İyilik dileyiniz, iyilik bulunuz...

6 yorum:

  1. Kalemine sağlık üstadım ülke olarak zor bir dönemden geçiyoruz bir Atatürk lazım selam ve saygılarımla

    YanıtlaSil
  2. Merhaba Emin Bey, her zamanki gibi , Dünya daki gelişmeleri, diktatörleri , Kurtuluş savaşı ,kurtuluş savaşı ve sonrasını, Kürt halkının mücadelesini verilen sözler , şu anda ki durum, geçmiş ve gelecek devam eden sorunları dile getirmissiniz , zevkle okudum. Sorunuza yanıt şu ortamda zor. Sağlıkla kalınız.

    YanıtlaSil
  3. Sayin, Emin Bey, yazdiklariniza katiliyorum. Dogru. Siz bunca yildir cozulemeyen sorunlarin, bu sozum ona "Cozum" politikasi ile cozulecegine inaniyor musunuz? Inaniyorsaniz, nereye kadar gidecegini ve nereden donus yapabilecegini dusunuyorsunuz? Ikincisi Turkiye'nin 1.Dunya savasi sonrasi "Lozan" antlasmasi ile saglamlasan sinirlarinin degismesini istiyor musunuz? Baska bir dille, Guneydogu'da bir ulusalci Kurt devleti kurulmasini tercih eder misiniz? Eger ederseniz, bunun mumkun olacagina inaniyor musunuz? Turkiye'de Kurt gencler kadar, Turk gencler de ayni ugurda yillarca hayatlarini kaybettiler. Turkiye sadece Kurt-Turk topluluklarindan mi olusuyor? Diger uluslar hakkinda ne dusunuyorsunuz? Ayristirip, ayristirip, sinirlari cizilmis bir ulkeyi kendisini yillarca once bolenlere teslim etmek mi dogru, yoksa herkes icin demokrasi icin calisip cizilen sinirlarimiz icinde cozum aramak mi daha dogru? Saygilar!

    YanıtlaSil

  4. Sayın Okurum (keşke isminizi bilseydim) merhaba;
    Öncelikle yazımı okuyup, samimi duygularla yaptığınız yorum ve katkı için çok teşekkür ederim.
    Size samimi duygularımla cevap veriyorum:

    1. Sorunuz: “Çözülemeyen sorunların, bu sözüm ona "Çözüm" politikası ile çözüleceğine inanıyor musunuz?”
    -Cevap: Çözüm; yönetimin demokrasiye, inanması, demokratik olmayan uygulamaları durdurması ve gereken yasaların uzlaşıyla TBMM’den çıkarması ve uygulanması ile başlar. Ancak (bence), mevcut iktidar; 23 yıllık ve bugünkü uygulamaları pek umut vermiyor.
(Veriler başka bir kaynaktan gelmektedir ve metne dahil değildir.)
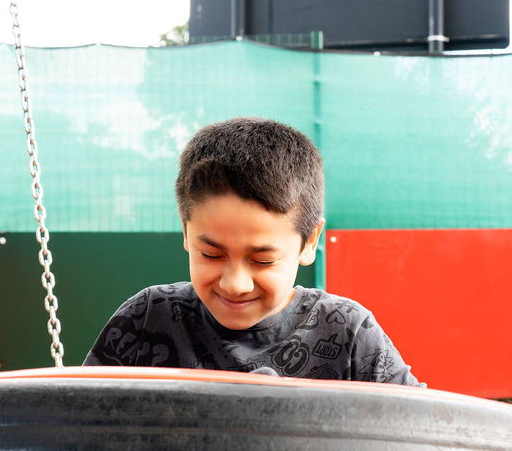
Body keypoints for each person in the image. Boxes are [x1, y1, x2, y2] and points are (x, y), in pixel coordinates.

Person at [84, 117, 421, 387]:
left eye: (263, 260)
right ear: (186, 231)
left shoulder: (347, 332)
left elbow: (419, 431)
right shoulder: (147, 319)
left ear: (310, 242)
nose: (235, 284)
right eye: (212, 255)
Fakat bu yılgınlık yaratmamalı. Ve halkın demokrasi ve barış isteği, güçlü dayanışmalar ile devam etmeli.

    2. Sorunuz: “Güneydoğu’da bir ulusalcı Kürt devleti kurulmasini tercih eder misiniz?” -Cevap: Sanırım, Kürtlerin %99’u bu sorunuza “Hayır!” der. (Tabii ki Turancılık gibi Kürtçülük hayali olan %1 kadar Kürt de vardır.) Çünkü; Türkiye halkları yıllardır kentlerde, işyerinde, okulda, askerde evlilikte … her yerde birlikte yaşayarak kaynaşmıştır. (Kürt nüfusunun en çok olduğu kent İstanbul…) Zaten halklar arasında bir sorun yok ki… Sorunu çözümsüz kılan, devletin demokratik olmayan “Türkçü” politikasıdır.
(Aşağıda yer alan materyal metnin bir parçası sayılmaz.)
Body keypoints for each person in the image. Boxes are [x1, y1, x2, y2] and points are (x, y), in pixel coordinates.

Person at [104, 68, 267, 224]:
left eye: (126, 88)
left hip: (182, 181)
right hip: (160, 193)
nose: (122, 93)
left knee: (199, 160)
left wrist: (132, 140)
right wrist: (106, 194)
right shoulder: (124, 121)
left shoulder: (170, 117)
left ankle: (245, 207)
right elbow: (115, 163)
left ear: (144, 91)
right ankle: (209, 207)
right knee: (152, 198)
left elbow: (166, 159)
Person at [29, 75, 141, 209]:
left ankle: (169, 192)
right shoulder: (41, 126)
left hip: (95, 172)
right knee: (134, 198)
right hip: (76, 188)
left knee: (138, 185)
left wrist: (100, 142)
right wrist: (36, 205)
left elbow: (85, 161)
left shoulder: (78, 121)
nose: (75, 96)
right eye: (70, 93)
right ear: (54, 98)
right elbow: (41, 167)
    3. Soru (içinde iki soru var):
    “Türkiye'de Kürt gencler kadar, Türk gencler de ayni ugurda yıllarca hayatlarını kaybettiler. Türkiye sadece Kürt-Türk topluluklarından mı oluşuyor?
    “Diğer uluslar hakkında ne düşünüyorsunuz?”
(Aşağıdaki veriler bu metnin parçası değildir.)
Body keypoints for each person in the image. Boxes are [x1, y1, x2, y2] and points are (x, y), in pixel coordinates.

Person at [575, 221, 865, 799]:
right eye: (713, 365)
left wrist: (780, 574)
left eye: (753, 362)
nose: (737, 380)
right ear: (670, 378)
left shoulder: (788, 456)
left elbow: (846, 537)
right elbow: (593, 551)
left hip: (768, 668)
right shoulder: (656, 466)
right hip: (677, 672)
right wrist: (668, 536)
    -Cevap: Bu kanlı süreçte ölenlen gençlere ‘canlarımız’ diyorum, çünkü onlar her kimliğin kıymetlisi ve canlarıdır…
    - Cevap: Türkiye; Osmanlı’dan çeşitli ırk, inanç ile kültürleri “miras” almıştır. Türkler, Kürtler, Çerkezler, Lazlar, Süryani, Roman, Arap, Ermeni, Rum, Sünni, Alevi, Şii, Ezidi… diye uzayıp gider. Ve halkların tümü de eşit derecede saygındır.
    4. Sorunuz ( kısaca) şöyle: “Sınırları çizilmiş ülkeyi ayrıştırmak mı, yoksa herkes icin demokrasi içinde çözüm aramak mi daha dogru? -Cevap: Tabii ki, insani ve ahlaki olan herkesin haklarına saygı göstermek, barış ve uzlaşı sağlayarak çatışmaları bitirmek, demokrasi ile devam etmek gerekir.

    -Hoşçakalınız!
    Bu açıklamalara fırsat olduğunuz için size tekrar teşekkür eder, sevgi ve saygılarımı sunarım...

    YanıtlaSil
  5. Değerli arkadaşım, yazıdaki küçük bir hataya dikkatinizi çekmek isterim. Hitler, Salazar, Mussolini v.b. İlinci Dünya Savaşı öncesi etkili olmuşlardır.

    YanıtlaSil
  6. Sayın okurum merhaba;
    Değerli iletiniz üzerine yazımı yeniden okudum ve belirttiğiniz bölüm:
    “Birinci dünya savaşı sonrası yıllarda…”
    Diye başlayarak devam ediyor.
    Yani ben sizin: “İkinci Dünya Savaşı öncesi… “ deyişinizle, eşanlamlı bir cümle kullanmışım.

    İlginiz için çok teşekkür ederim 😘🙏.